=== Problem to work on ===
Copy out everything in the homelessness article from "The charity, which" down to "have been catastrophic.", swapping the word "charity" for "organization".

Trevor Pickup, chief executive of the Society of St James, has said more and more people have been hit by government-led cuts to local council services.

The charity, which runs rehab services for the homeless in Portsmouth and supports thousands of people county-wide, is now demanding more is done to tackle the crisis.

It comes as a public spending watchdog said the number of homeless people had soared since 2011 – with the body claiming welfare reforms were to blame.

Mr Pickup said: ‘The cuts have been catastrophic.

‘Ten years ago things were going reasonably well. Now we’ve seen so many cuts to services that it does feel like it’s all unravelling at he minute.’

His comments come after a report by the National Audit Office (NAO). The public spending watchdog said there had been a ‘significant rise’ in homelessness.

It accused the government of not doing enough and having a ‘light touch’ when it came to combating the problem.

Since 2011 there has been a 60 per cent rise in households living in temporary accommodation, the NAO said. Its latest found rents in England have risen at the same time as households have seen a cut to some benefits.

The NAO’s auditor general Sir Amyas Morse said: ‘It is difficult to understand why the department persisted with its light touch approach in the face of such a visibly growing problem.’

Labour MP Meg Hillier, chairman of the public accounts committee, said the news was a ‘national scandal’.

The government said it will be investing £550m by 2020 to address the problem.

As previously reported, the Portsmouth area has seen a rise in the number of homeless people.

[Data extracted from a collection]
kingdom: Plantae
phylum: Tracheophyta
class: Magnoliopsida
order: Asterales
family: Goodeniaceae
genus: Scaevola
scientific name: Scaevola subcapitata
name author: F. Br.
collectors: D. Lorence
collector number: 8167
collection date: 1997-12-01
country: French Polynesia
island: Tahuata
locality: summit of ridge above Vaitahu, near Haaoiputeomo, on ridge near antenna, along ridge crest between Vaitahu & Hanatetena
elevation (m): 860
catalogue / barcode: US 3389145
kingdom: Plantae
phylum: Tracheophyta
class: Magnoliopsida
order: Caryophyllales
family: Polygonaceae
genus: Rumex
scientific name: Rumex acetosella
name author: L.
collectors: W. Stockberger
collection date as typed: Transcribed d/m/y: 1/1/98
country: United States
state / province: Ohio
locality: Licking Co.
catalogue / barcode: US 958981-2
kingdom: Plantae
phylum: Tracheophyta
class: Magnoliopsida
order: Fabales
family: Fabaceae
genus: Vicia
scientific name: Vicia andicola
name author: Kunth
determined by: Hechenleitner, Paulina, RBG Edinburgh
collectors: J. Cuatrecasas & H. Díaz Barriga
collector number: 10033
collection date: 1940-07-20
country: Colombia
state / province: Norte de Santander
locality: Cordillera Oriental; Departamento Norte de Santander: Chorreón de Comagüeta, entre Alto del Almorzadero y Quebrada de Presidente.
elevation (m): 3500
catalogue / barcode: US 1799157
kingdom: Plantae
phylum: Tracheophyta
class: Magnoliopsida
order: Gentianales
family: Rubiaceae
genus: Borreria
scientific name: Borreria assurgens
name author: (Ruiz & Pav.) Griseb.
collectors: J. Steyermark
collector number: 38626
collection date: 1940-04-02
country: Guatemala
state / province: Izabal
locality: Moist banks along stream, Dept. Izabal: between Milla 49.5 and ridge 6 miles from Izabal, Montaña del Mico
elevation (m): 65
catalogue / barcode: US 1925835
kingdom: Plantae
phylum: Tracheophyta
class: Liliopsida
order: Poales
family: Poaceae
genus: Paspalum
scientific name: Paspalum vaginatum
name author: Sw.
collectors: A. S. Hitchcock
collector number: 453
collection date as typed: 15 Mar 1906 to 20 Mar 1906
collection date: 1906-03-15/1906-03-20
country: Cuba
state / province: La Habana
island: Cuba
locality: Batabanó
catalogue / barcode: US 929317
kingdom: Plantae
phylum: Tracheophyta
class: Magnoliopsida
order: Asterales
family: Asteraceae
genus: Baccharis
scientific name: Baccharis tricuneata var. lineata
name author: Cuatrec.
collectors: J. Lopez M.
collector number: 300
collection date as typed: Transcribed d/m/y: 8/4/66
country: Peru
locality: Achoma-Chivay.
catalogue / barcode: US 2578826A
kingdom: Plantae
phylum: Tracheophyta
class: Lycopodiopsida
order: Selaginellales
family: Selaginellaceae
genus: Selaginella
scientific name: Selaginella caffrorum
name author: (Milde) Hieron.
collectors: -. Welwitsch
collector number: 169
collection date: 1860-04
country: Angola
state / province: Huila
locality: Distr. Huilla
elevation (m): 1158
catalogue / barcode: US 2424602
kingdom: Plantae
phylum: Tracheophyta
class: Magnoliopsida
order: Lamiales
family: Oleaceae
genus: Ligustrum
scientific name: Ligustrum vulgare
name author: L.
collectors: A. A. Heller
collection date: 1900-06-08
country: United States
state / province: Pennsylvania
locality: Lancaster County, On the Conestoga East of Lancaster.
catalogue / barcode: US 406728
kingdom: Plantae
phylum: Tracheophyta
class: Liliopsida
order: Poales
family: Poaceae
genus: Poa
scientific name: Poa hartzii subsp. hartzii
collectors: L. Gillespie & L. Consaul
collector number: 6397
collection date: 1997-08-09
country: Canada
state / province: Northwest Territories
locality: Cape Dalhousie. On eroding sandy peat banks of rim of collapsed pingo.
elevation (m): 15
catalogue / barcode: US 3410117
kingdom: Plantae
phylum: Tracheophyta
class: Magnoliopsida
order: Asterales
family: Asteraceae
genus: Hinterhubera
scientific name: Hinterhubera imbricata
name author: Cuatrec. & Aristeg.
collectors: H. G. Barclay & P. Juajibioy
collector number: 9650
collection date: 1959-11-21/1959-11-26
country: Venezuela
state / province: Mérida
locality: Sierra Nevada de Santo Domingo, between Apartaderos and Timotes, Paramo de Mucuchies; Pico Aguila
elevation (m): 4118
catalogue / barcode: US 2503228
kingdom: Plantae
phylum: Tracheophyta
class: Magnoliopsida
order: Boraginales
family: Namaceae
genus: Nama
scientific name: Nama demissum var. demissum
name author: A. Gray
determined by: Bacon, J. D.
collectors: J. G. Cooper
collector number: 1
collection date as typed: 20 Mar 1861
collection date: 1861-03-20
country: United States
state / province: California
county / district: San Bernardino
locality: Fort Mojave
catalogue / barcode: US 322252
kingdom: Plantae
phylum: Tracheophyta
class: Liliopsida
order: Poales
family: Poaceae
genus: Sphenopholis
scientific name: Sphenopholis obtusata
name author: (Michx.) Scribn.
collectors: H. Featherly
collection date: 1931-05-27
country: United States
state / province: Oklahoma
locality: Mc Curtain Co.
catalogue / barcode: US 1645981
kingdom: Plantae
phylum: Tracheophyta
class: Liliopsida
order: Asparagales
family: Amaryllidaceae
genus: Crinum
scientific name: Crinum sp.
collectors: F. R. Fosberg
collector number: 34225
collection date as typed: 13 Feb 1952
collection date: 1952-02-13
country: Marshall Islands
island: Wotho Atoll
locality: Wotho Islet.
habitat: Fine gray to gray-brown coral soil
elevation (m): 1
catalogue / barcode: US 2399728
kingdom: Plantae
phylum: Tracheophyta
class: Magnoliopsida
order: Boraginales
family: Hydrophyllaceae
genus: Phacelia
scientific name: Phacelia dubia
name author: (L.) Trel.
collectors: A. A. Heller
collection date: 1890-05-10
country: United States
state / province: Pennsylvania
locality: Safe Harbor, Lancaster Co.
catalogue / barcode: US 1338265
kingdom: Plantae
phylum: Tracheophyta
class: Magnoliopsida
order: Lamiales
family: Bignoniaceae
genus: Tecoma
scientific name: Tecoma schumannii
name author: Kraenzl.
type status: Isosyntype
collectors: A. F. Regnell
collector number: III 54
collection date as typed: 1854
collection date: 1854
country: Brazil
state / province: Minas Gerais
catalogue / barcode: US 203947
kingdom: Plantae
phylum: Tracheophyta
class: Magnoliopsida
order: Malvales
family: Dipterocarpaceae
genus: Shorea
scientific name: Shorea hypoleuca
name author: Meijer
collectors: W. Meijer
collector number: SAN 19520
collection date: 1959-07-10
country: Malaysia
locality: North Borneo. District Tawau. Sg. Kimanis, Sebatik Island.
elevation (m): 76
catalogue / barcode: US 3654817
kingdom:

=== Result for this exercise ===
The organization, which runs rehab services for the homeless in Portsmouth and supports thousands of people county-wide, is now demanding more is done to tackle the crisis.

It comes as a public spending watchdog said the number of homeless people had soared since 2011 – with the body claiming welfare reforms were to blame.

Mr Pickup said: ‘The cuts have been catastrophic.